Quoted passage -
*-*-*
Regardless of the public effectiveness of Eisenhower’s rationalizations for American espionage, the consequences of rising tensions between the superpowers after the failed Paris summit were serious & potentially dangerous. Herring opines that the U-2 incident (quote) “destroyed the summit, cost the president & the United States heavily in prestige, ended any chance of substantive negotiations [between the Americans & Soviets] before the November [1960 US] elections, and left [the] Berlin [situation] more dangerous than ever” (close quote). James T. Patterson concurs, suggesting that (quote) “The legacy of the U-2 Affair was negative for all involved, save perhaps Khrushchev who scored the propaganda victory that he seemed to crave. American critics . . . were chagrined to see [Ike] caught in a lie, not only to Khrushchev but also to the American people” (close quote). Just a few months later, notes Herring, during autumn 1960 the Soviet leadership’s aggressive tone alarmed the US public when Premier Nikita Khrushchev attended a speech at the United Nations & responded to criticisms in the speech of Soviet policy in Eastern Europe by removing his shoe & pounding it furiously on his desk. This display may have been (quote) “amusing, had it not seemed so ominous” & it “kept the Cold War threat very much alive . . . [in the minds of] Americans” (close quote). Meanwhile, Democratic presidential nominee John F. Kennedy spent the fall attacking the Eisenhower-Nixon administration for allegedly causing the USA to fall behind the Soviet Union in terms of military technologies & capabilities. Both major US political parties were competing by the early 60s to appear as the faction that would be tougher on the Soviets & their Communist allies throughout the world. Patterson concludes that (quote) “The U-2 Incident . . . set in motion a hardening of Soviet-American relations that intensified during the next 2 years” (close quote).
*-*-*
Data extract -
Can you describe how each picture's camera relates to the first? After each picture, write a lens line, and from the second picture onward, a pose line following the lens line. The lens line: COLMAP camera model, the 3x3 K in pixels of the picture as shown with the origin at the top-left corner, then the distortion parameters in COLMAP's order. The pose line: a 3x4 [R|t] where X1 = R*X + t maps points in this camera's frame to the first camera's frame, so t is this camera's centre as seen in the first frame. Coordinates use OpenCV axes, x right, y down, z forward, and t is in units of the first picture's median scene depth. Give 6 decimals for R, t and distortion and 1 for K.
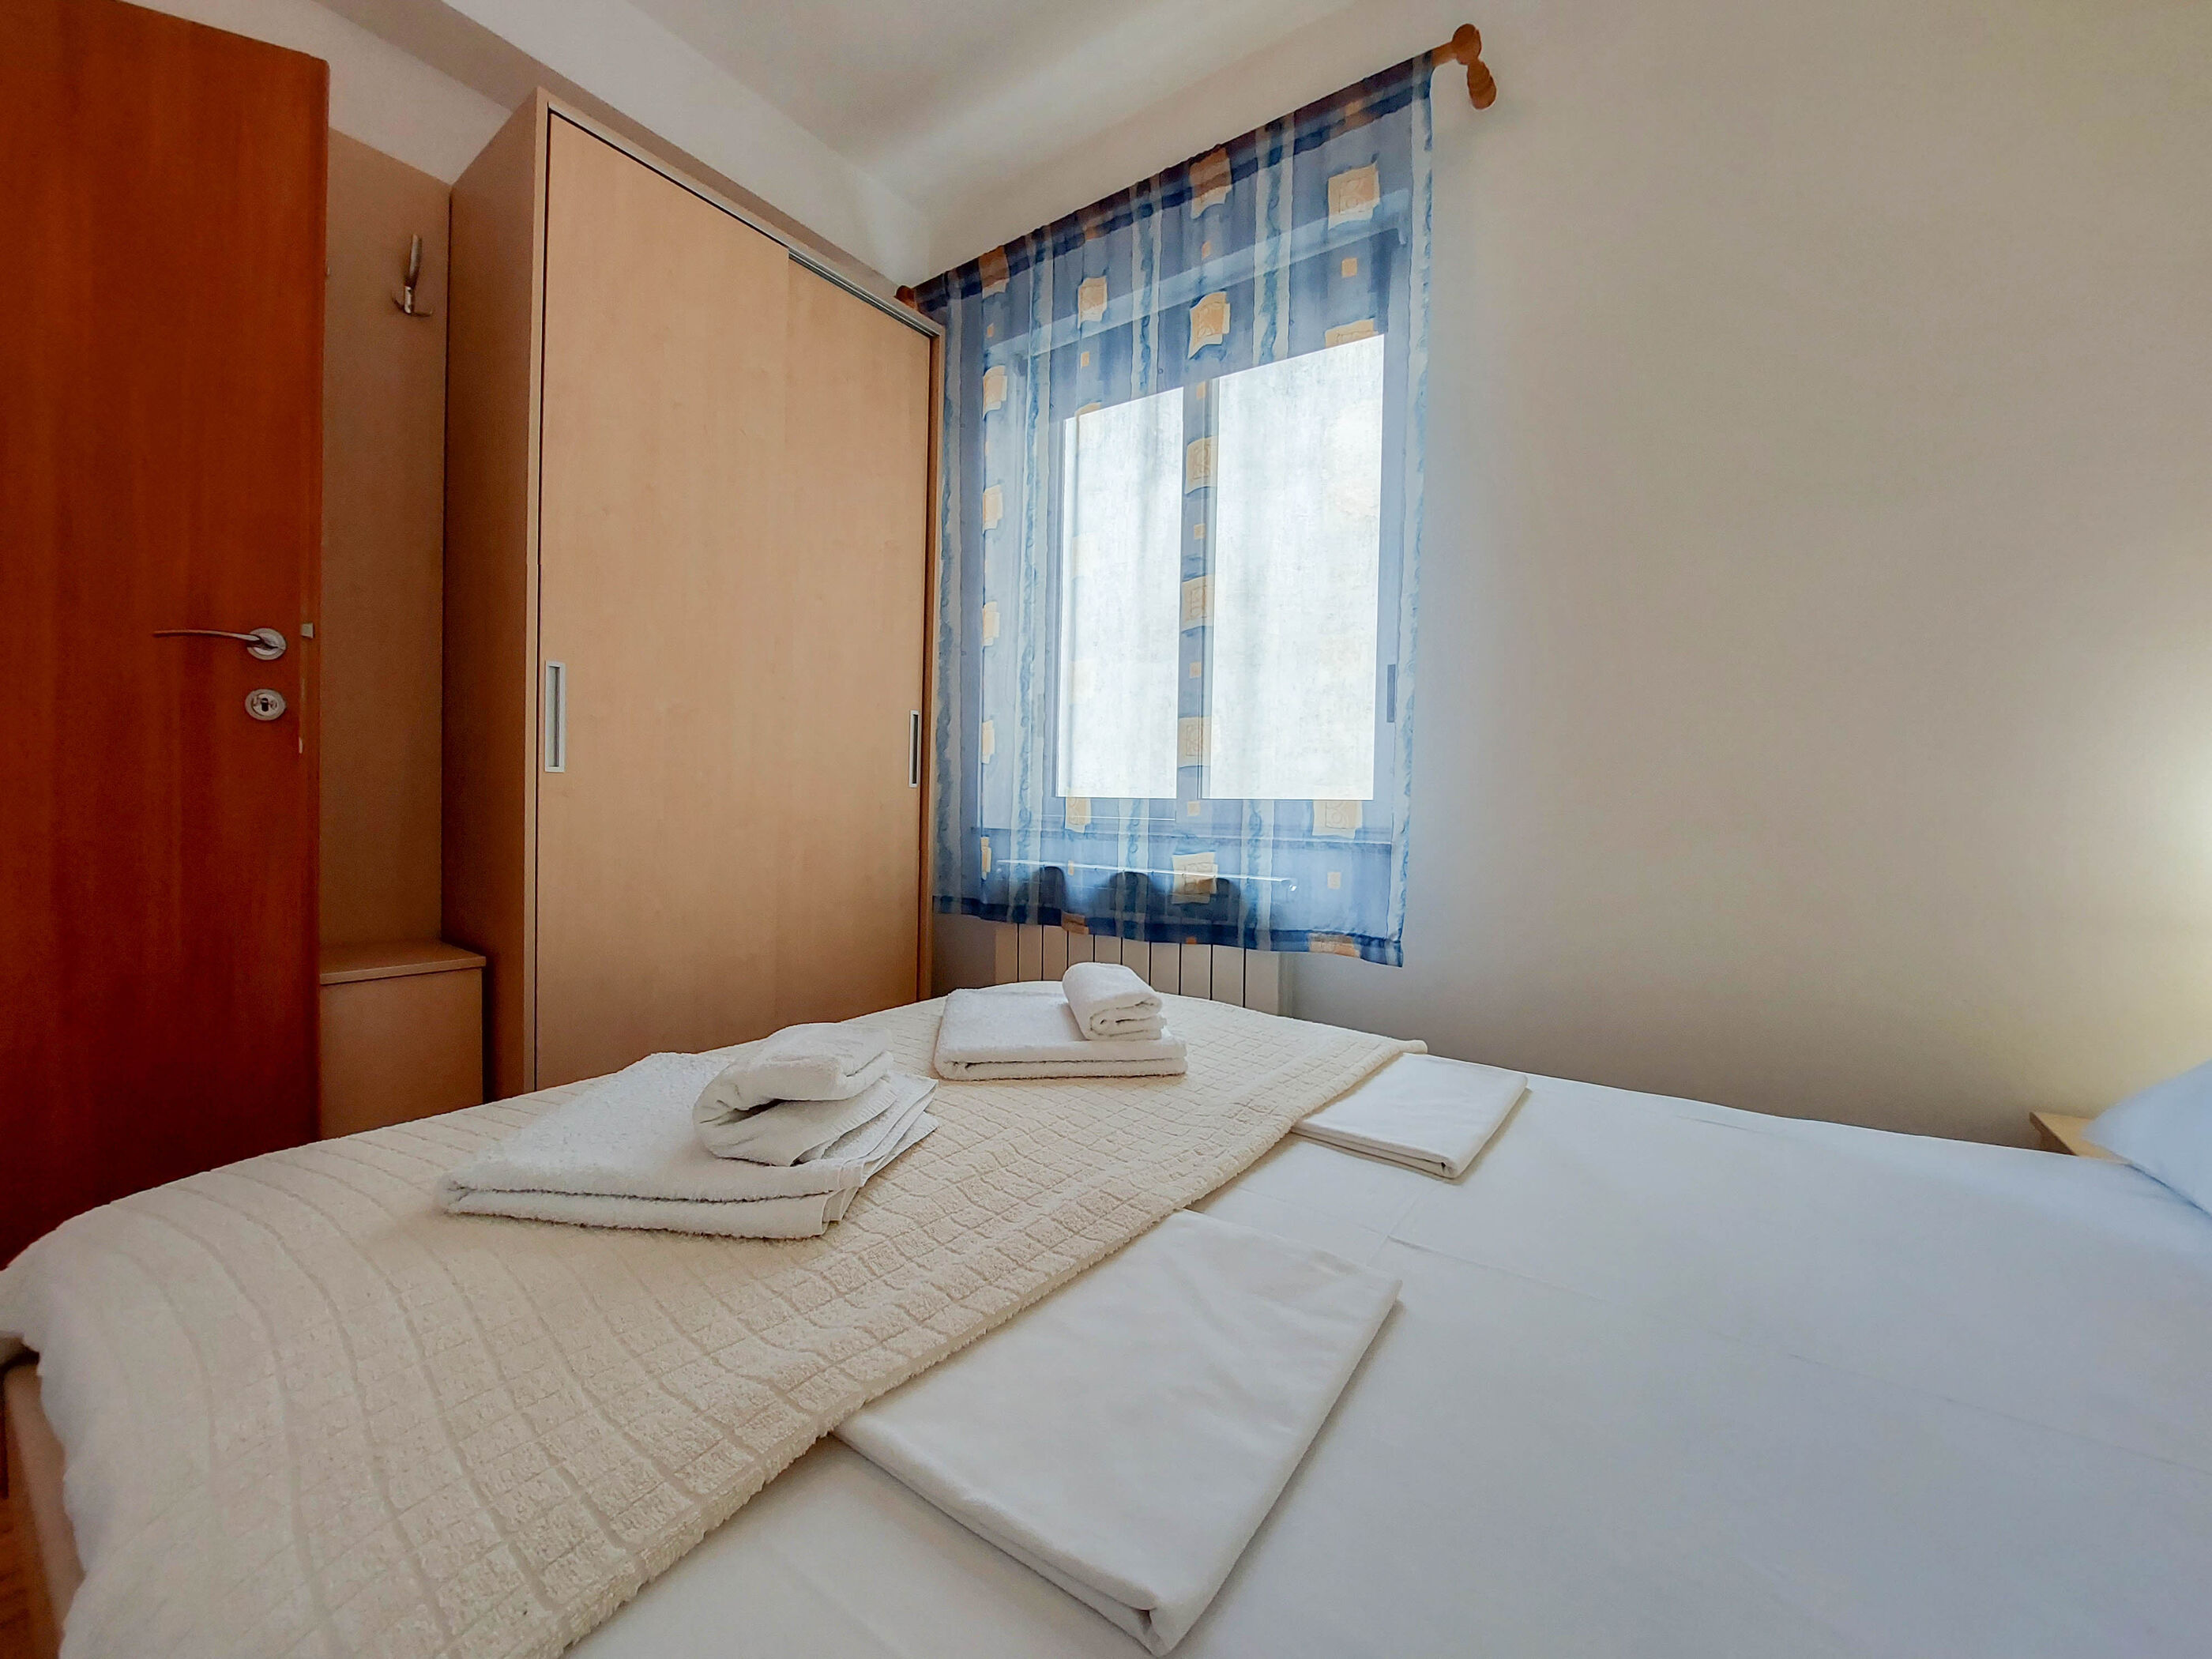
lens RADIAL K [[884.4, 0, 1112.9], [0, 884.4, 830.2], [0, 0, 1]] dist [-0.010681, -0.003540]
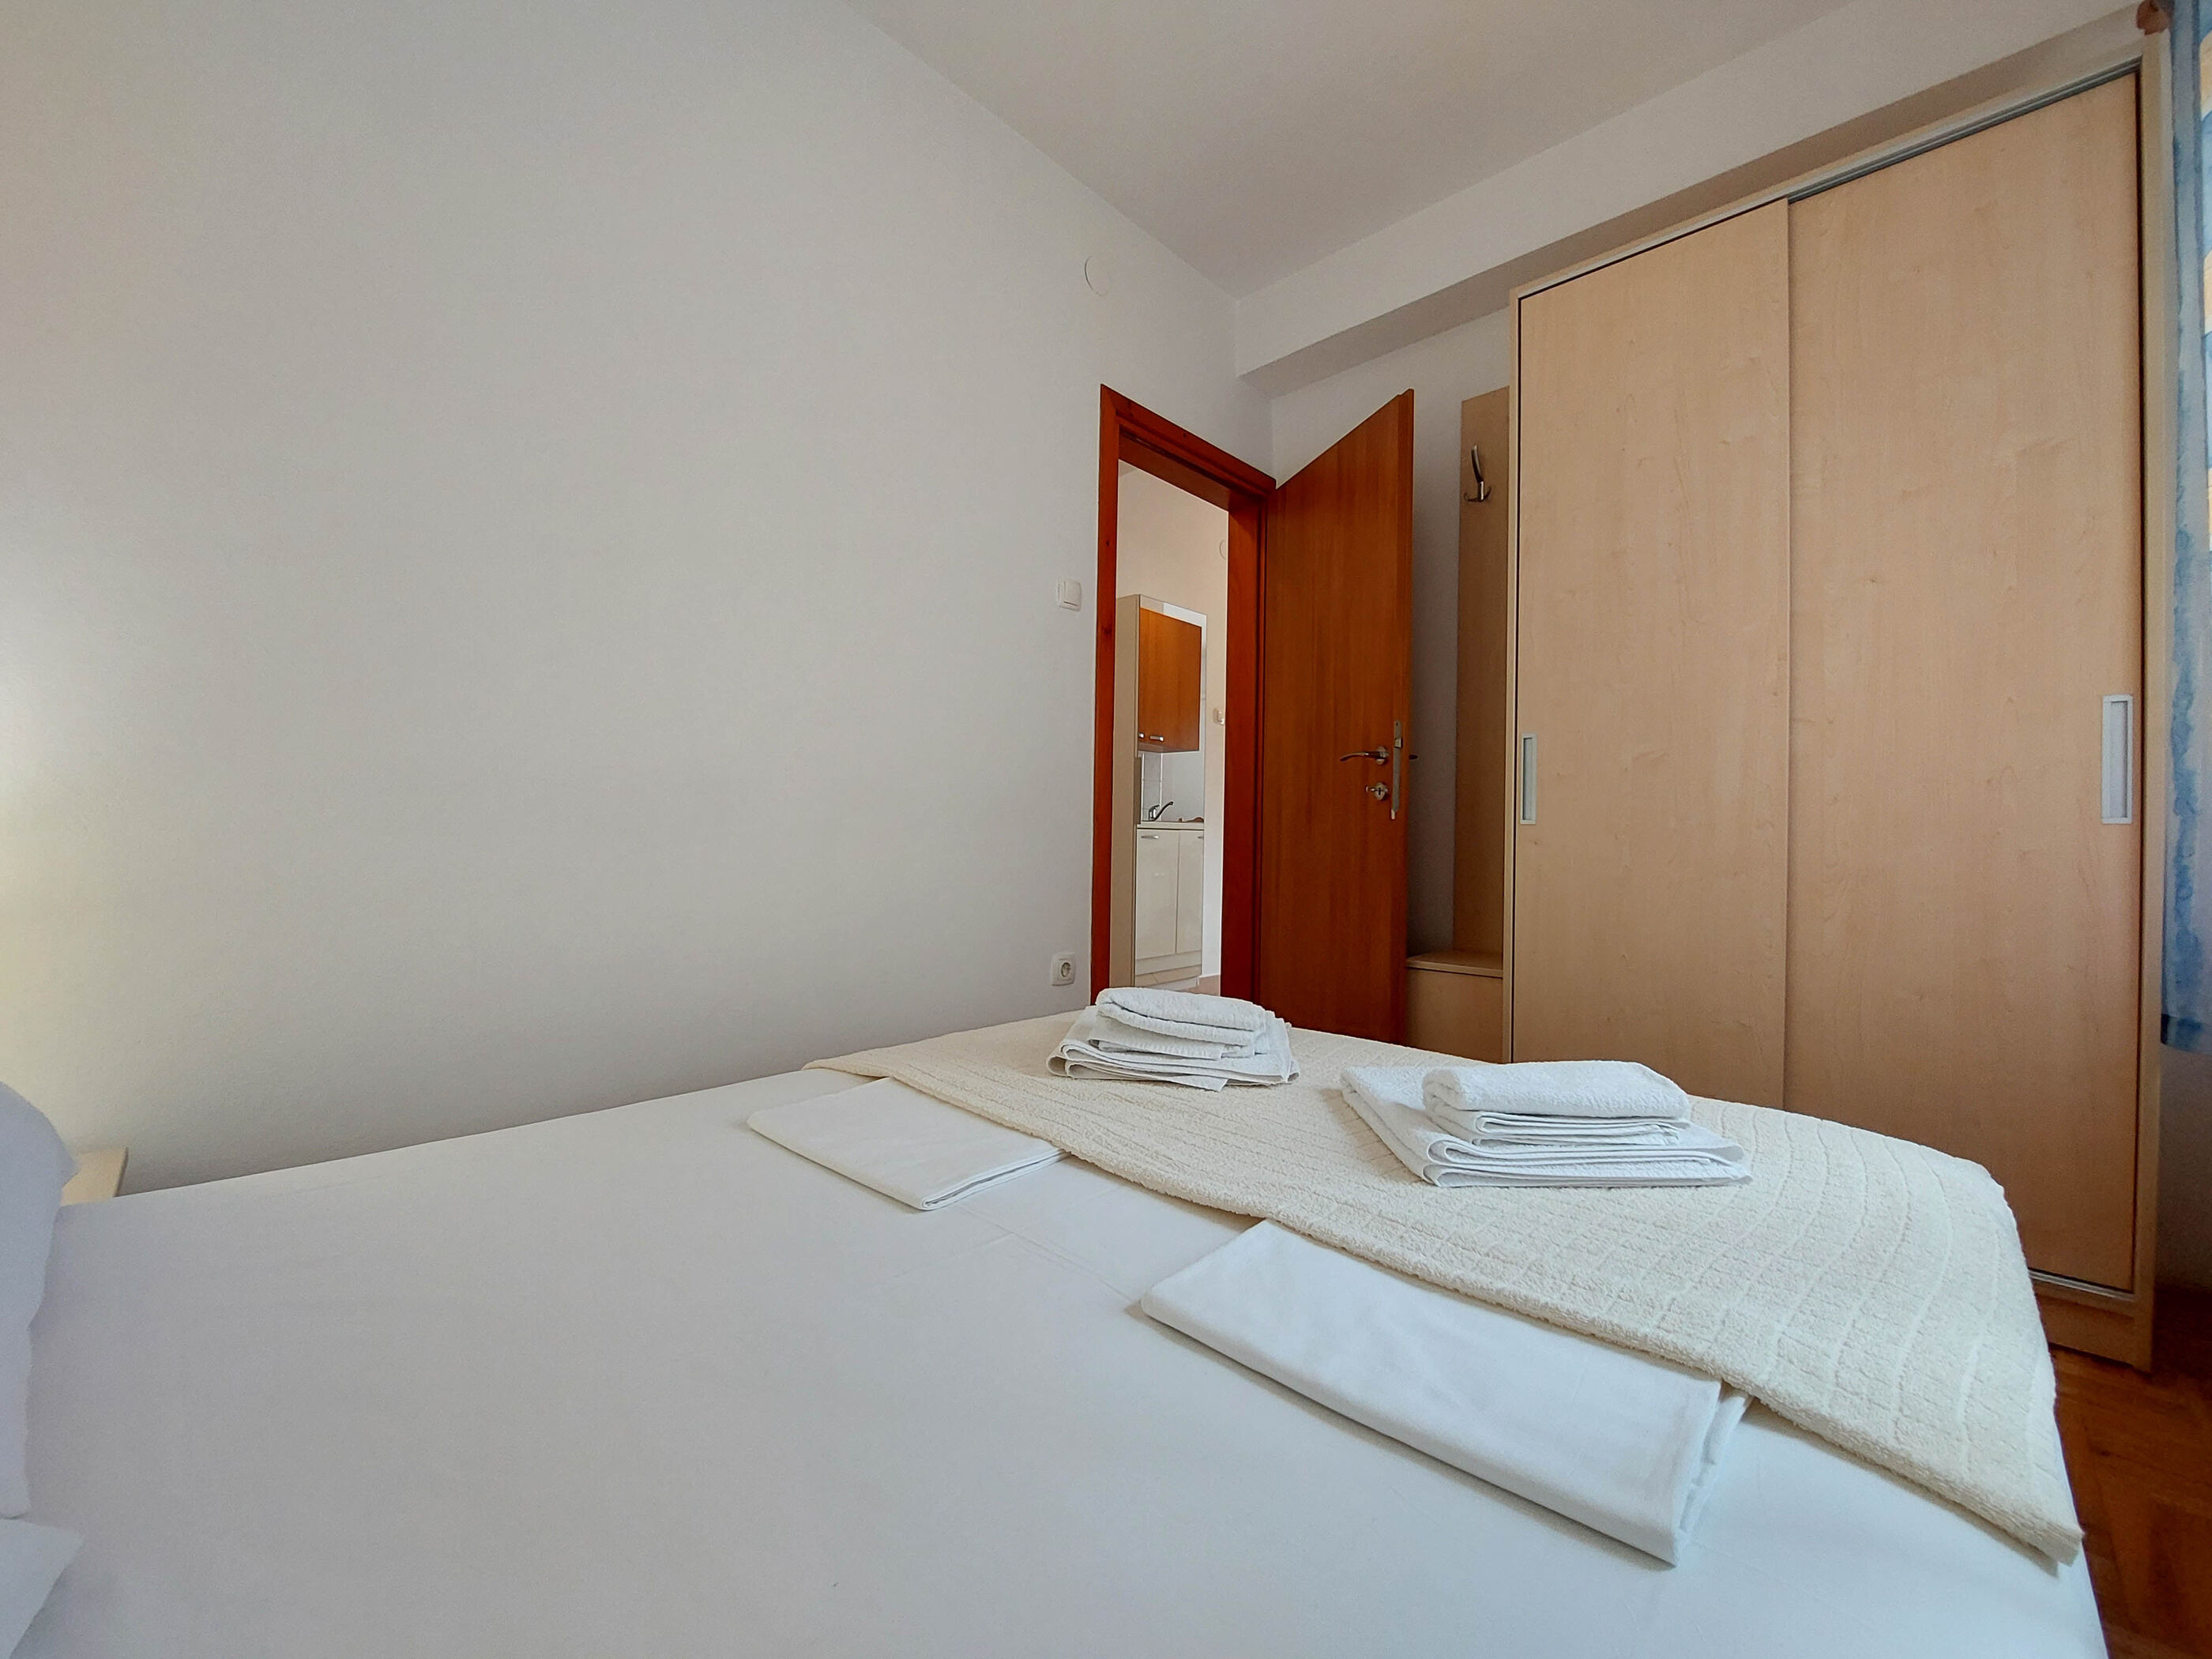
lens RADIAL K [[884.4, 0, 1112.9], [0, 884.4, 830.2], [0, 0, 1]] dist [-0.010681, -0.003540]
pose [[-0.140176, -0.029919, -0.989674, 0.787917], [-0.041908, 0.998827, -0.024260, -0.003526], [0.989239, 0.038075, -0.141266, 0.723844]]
*-*-*
Questions -
1 – (a) In the passage on the U-2 incident, what did Herring say the incident ended any chance of before the November 1960 US elections?
(b) How did Khrushchev respond at the United Nations in autumn 1960 to criticisms of Soviet policy in Eastern Europe?
(c) What did John F. Kennedy accuse the Eisenhower-Nixon administration of during the fall campaign?
2 – Can you carry on the passage on the U-2 incident and its aftermath, beginning after its final sentence?

Task-by-task results -
1 –
(a) Substantive negotiations between the Americans and the Soviets.
(b) He removed his shoe and pounded it furiously on his desk.
(c) Allegedly causing the USA to fall behind the Soviet Union in military technologies and capabilities.

2 –
 

Sometimes lost in narratives about the U-2 crash’s impact on international relations is the fate of the aircraft’s unfortunate pilot Francis Gary Powers. Portions of this underexamined historical story were explored in an interesting Tom Hanks movie from 2015 entitled Bridge of Spies. The film is based upon the true story of a Brooklyn-based lawyer named James Donovan (played by Hanks) who became entangled in the aftermath of the U-2 incident. Donovan was born into an Irish-American family in the New York City borough of The Bronx, and he went on to graduate from prestigious Harvard Law School. He then served in the Navy during World War II, & he subsequently worked as an Assistant Trial Counsel at the Nuremberg Trials of Nazi war criminals, which brings us all the way back to Episode 1A. After spending several years in private law practice, in 1957 Donovan was appointed to provide a legal defense for a man known as Rudolf Abel, who had been arrested in New York City & charged with being a Soviet spy. According to the British historian Alex Von Tunzelmann, the true identity of the man who identified himself as Rudolf Abel was a British-born Communist named William Fisher; (quote) “he had been born to a Russian mother in Newcastle [in Northern England] before emigrating to the Soviet Union” (close quote). However, the Americans did not know the truth about his background or (more importantly) his mission, and the man known as Abel wasn’t talking. Donovan’s client Mr. Abel was convicted of espionage, but the gifted lawyer successfully persuaded the judge not to give Abel a death sentence, such as the one the Rosenbergs had received for espionage earlier in the decade (see Episode 4). Donovan also appealed Abel’s conviction to the US Supreme Court, claiming that the government had conducted an illegal search in its pursuit of his client, but the court ruled against this argument by a 5 to 4 margin. Publicly offering a vigorous defense of a Soviet spy at the height of the Cold War unsurprisingly made life difficult for Donovan & his family; they were shunned for a time by many in the local community (although for dramatic purposes the film exaggerates the extent of the threats & persecution that they faced).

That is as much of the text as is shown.